I realize that children are children. That there are limits to their attention span. That they cannot be expected to act as mini-adults. I'm just asking that parents respect that, and not bring their kids into adult environments they're not ready for. If that bothers you, I suggest you stop reading here...

[ begin rant ]

If the only way you can enjoy an evening out is to sequester your kids at one end of the table, please stay home. Set up a kids table in the family room. Yes, I'm afraid that means that you're going to have to clean up if they throw food on the floor. But it's not fair to expect the restaurant staff to clean up after your kids. Or fellow restaurant patrons to endure a forty five minute food fight.

If Johnny and Joanie can't be in the same county without ripping each other's limbs off, please respect that. Don't seat them next to each other in a restaurant so you can hold hands with your spouse. We don't want to watch them dismember each other. Really. We don't. We may come dismember you.

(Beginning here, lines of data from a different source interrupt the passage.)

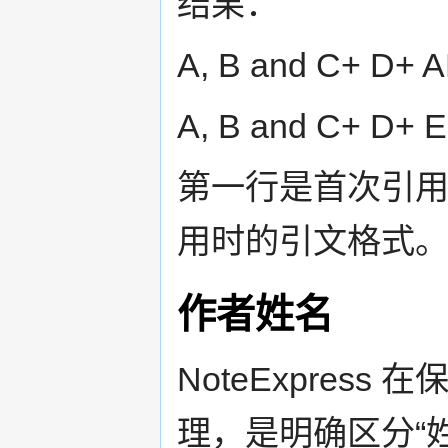
结果：
A, B and C+ D+ A
A, B and C+ D+ 
第一行是首次引
用时的引文格式
作者姓名
NoteExpres
理，是明确区分“姓”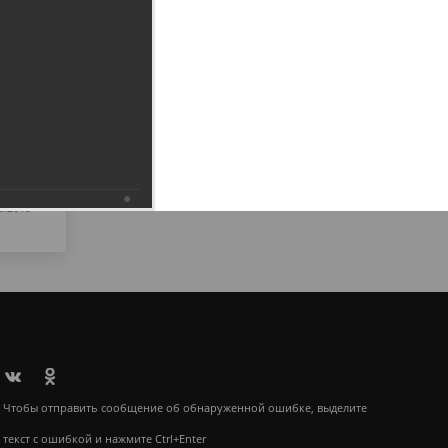
6.2019
Чтобы отправить сообщение об обнаруженной ошибке, выделите
текст с ошибкой и нажмите Ctrl+Enter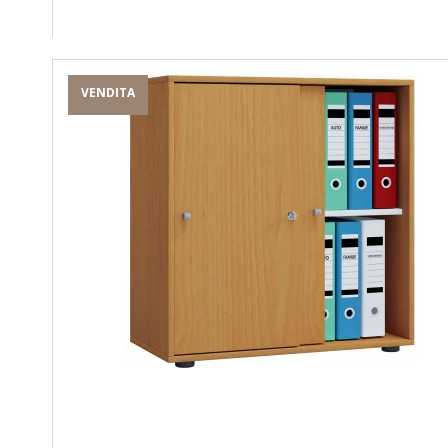
VENDITA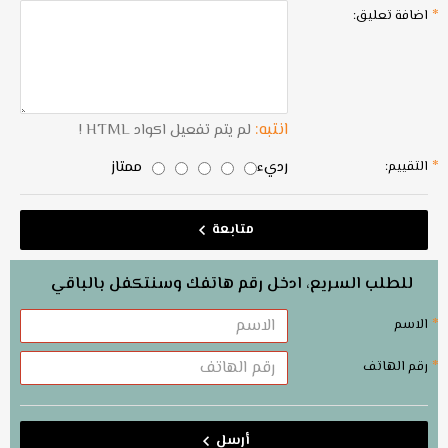
اضافة تعليق:
انتبه:
لم يتم تفعيل اكواد HTML !
رديء
ممتاز
التقييم:
متابعة
للطلب السريع، ادخل رقم هاتفك وسنتكفل بالباقي
الاسم
رقم الهاتف
أرسل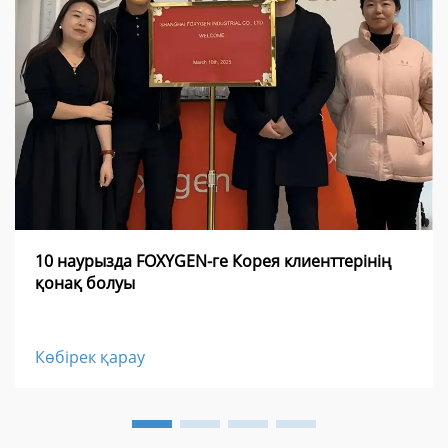
10 наурызда FOXYGEN-ге Корея клиенттерінің
қонақ болуы
Көбірек қарау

If your child can't handle dinner out without diversions like handheld video games, your cell phone, or silverware to beat on the table, please choose your venue accordingly. When I dine at a kid-friendly establishment, I'm actually fairly tolerant of that kind of behavior. But when I'm paying $35 for my entree, I don't want to be serenaded by Johnny's game boy. Or subject to his skills with percussion instruments.

And a note to the restaurant... "fine dining" and "kids eat free" are mutually exclusive concepts. If I've paid $40 for my entree, I don't want to know that it's marked up so that Johnny can throw the vegetables at Joanie at no cost to their inconsiderate parents.

[ /end rant ]

March 04, 2006

Lenten Sacrifice?

Somewhere between the "Gorton's fisherman" Fridays of my childhood (complete with a commercial tartar sauce my brother euphemistically referred to as "pickles and puke") and my later discovery of (and ultimate obsession with) all things sushi, I think I lost touch with the whole Lenten sacrifice thing. Give up red meat on Fridays? But mouth watering, tear-evoking raw salmon and tuna over rice is sanctioned by the Church? Check. I'm in.

Since we still had Nicole & Kerry's Christmas gift -- a certificate for dinner at Blowfish - Sushi to Die For. The flashy website (more style than substance) and Santana Row's reputation for "sister restaurants" that don't live up to the reputations of their siblings, and I don't think either of us were expecting much. We were pleasantly surprised.

Standouts included Pyramid of Tartar - big eye tuna, atlantic king salmon and avocado with a light honey tartar sauce and a sweet ginger soy sauce, the Godzilla Roll - sweet shrimp, mango, avocado, caramelized cashews, roasted coconut and aonori, and some wonderful kanpachi nigiri. The portions were a little on the small side -- and pricey -- but again, that's a function of trendy Santana Row. And considering the trend-factor (read: I am not and have never been a member of the "beautiful people" club) the plastic factor among the staff and the chefs was remarkably low -- we got very good service despite the fact we clearly wouldn't have fit in with the "in" crowd. Because it's trendy, a bit expensive, loud, and we're really not into the stunt sushi thing, it won't be on our regular visit list. But it was an interesting experience, a memorable meal, and I'd certainly go back again. They serve 'til midnight, so it's a great resource for late-night sushi-snacking.